Ne pas se laisser berner par le titre en idéogrammes et la thématique sinophile: Bon Voyage, la machine à rêver du brillant Adrien Durand (un homonyme de notre Adrien Durand à nous, c'est à préciser) n'a qu'un horizon, la grande disco music à tendance électronique et progressive de la toute fin des années 70 qui faisait danser en rond toute la planète, de Paris à Tokyo, autour du même amour des strobo et des robots.
Ou, si l'on veut être un peu plus précis pour ce qui concerne ce XĪNGYÈ qui fleure bon le méthane et le wǔxiāng fěn, la sous-famille du disco dite "exotique", qui collait avec plus ou moins de distance, plus ou moins d'ironie les images d'épinal des contrées lointaines (Afrique, Asie, URSS, Amérique du Sud...) de la bonne vieille exotica des familles sur ses divers attirails de grooves et de mélodies.
Ou, pour un peu plus précis encore, la sous-sous famille orientaliste (dite "fièvre jaune") très largement inspirée par les pieds de nez visionnaires de Haruomi Hosono et de son Yellow Magic Band bientôt rebaptisé Yellow Magic Orchestra ("Tong Poo", "La Femme Chinoise", le tube orientaliste "Firecracker" de Martin Denny revu et corrigé en version future disco...) qui a perduré jusqu'au milieu des années 80 et dont quelques exemples évident seraient l'"Orient Express" de Wish Key, le "China Star" de Kano ou le "Key West" de Claudio Simonetti pour son projet Kasso.
Quoi qu'il en soit, quelque chose nous dit que Durand n'a pas nommé son projet Bon Voyage par hasard: sa musique donne évidemment très envie d'embarquer sur un vol Air France en 1979 mais fait surtout quelque chose de très fort et de très intelligent avec l'héritage orientaliste des années 70/80. Accompagné d'un vrai groupe ("un guitariste, un flûtiste, et plusieurs chanteuses dont la popstar chinoise Li Lijuan"), le Français entend "tirer une ligne droite entre Gold et Ornette Coleman" et sort surtout le grand jeu onirique façon roman d'espionnage truculent à lire sur la plage.

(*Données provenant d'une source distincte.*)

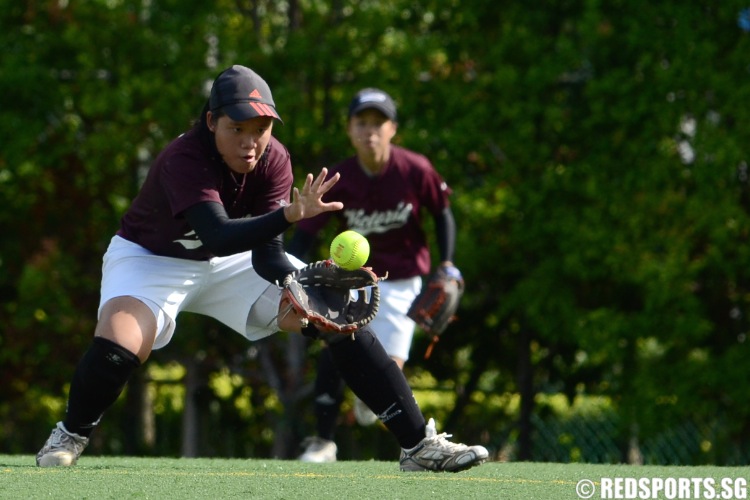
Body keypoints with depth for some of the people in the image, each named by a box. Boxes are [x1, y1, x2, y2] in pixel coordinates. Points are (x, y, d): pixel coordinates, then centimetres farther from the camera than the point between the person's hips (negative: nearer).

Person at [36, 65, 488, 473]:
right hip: (152, 257, -5)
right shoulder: (184, 159, -34)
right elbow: (217, 237, -49)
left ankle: (419, 445, -3)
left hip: (235, 260, 5)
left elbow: (266, 251, -23)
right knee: (118, 347, -34)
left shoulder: (274, 161, -18)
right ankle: (70, 437, -2)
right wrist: (291, 213, -62)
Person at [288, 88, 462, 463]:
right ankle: (323, 442, -2)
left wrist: (447, 265, -6)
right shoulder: (338, 180, -14)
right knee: (332, 353, -16)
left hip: (401, 281, -1)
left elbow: (442, 213, 2)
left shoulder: (415, 171, -15)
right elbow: (305, 234, -15)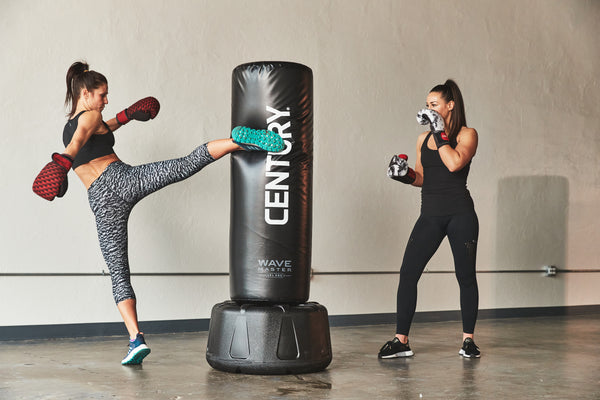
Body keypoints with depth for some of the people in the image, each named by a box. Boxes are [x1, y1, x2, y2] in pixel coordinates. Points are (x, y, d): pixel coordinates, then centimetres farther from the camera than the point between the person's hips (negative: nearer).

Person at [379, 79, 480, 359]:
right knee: (408, 273, -5)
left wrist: (439, 133, -15)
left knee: (466, 276, 3)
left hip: (460, 214, -4)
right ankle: (401, 341, 1)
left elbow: (455, 163, -20)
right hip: (430, 215, 4)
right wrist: (405, 174, -1)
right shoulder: (423, 139, 13)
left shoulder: (467, 135, -1)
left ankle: (468, 339, 18)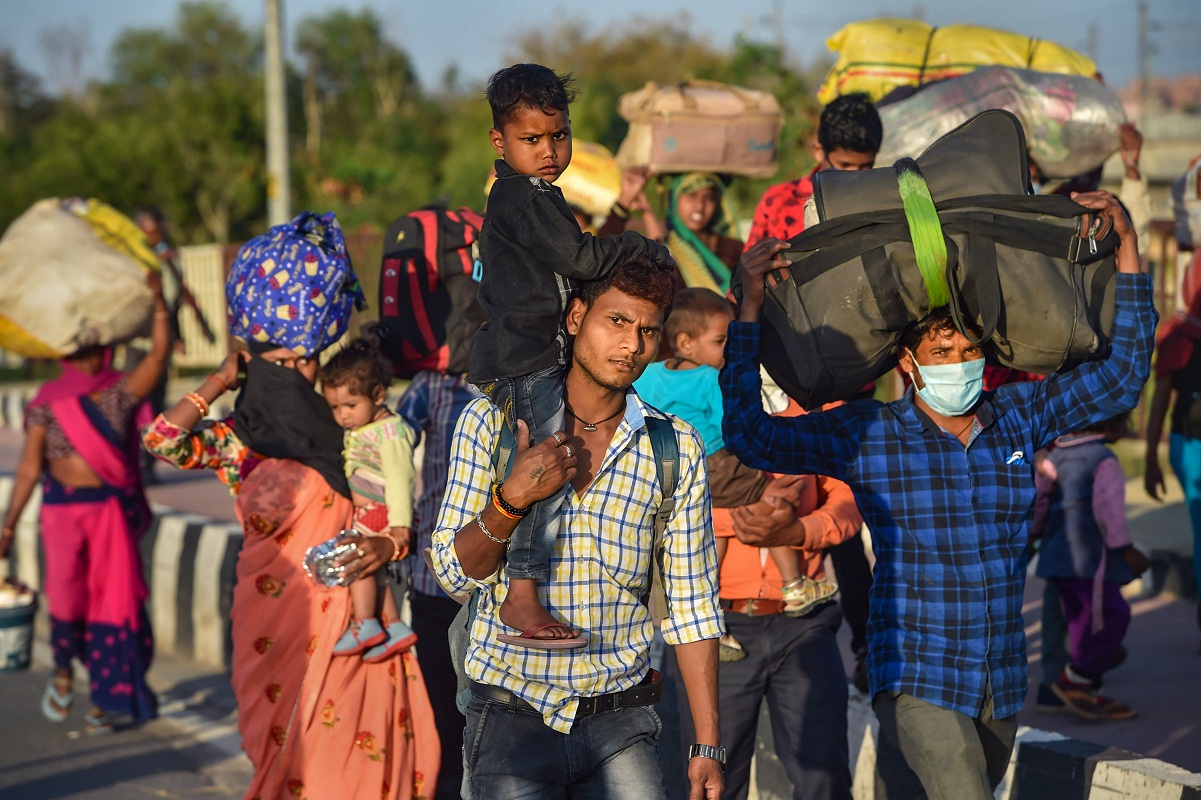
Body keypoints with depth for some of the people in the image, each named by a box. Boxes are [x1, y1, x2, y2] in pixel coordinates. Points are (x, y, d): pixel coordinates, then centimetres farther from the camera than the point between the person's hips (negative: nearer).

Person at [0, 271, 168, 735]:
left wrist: (158, 301, -24)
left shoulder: (121, 393, 2)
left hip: (113, 511, 1)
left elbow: (159, 353, -13)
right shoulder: (47, 403, 2)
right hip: (63, 510, -1)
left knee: (112, 598, 2)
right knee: (66, 596, -15)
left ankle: (104, 701, 13)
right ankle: (63, 671, 15)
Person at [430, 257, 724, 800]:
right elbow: (453, 574, -2)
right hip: (512, 715, -1)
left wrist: (707, 746, -1)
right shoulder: (491, 422, -2)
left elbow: (691, 606, 2)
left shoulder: (677, 450, 0)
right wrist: (512, 500, -20)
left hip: (621, 723, 1)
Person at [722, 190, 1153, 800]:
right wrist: (750, 307, -12)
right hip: (916, 676, -4)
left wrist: (1126, 246, 4)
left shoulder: (1019, 416, 6)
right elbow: (751, 435, -9)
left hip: (1002, 680, 4)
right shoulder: (867, 434, -4)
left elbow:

Comme une pile de S.A.S. ou une sempiternelle musique de film imaginaire (précis et éduqué, Durand aime à citer Zappa sur le sujet: "Music for a film we haven't got enough to finish yet"), XĪNGYÈ nous ballade d'une "vision futuriste de la Chine de Deng Xiaoping" jusqu'à un "roman noir transposé du Los Angeles des années 50 aux comptoirs ELF d’Afrique Occidentale" et il va sans dire que la musique, mitonnée/arrangée/jouée aux petits oignons et sans aucune restriction budgétaire sur les synthés les plus rares du monde est à l'avenant de cette folie référentielle et voyageuse. En d'autres termes, XĪNGYÈ ne dure pas une demi-heure mais fait l'extravagance onirique la plus engageante depuis le dernier Legowelt, à l'aise, et le plus beau disque de musique électronique française inspiré par la Chine depuis le Pop Soda de Technasia.
XĪNGYÈ sort le 8 juin prochain via Disque Pointu, le label de La Femme.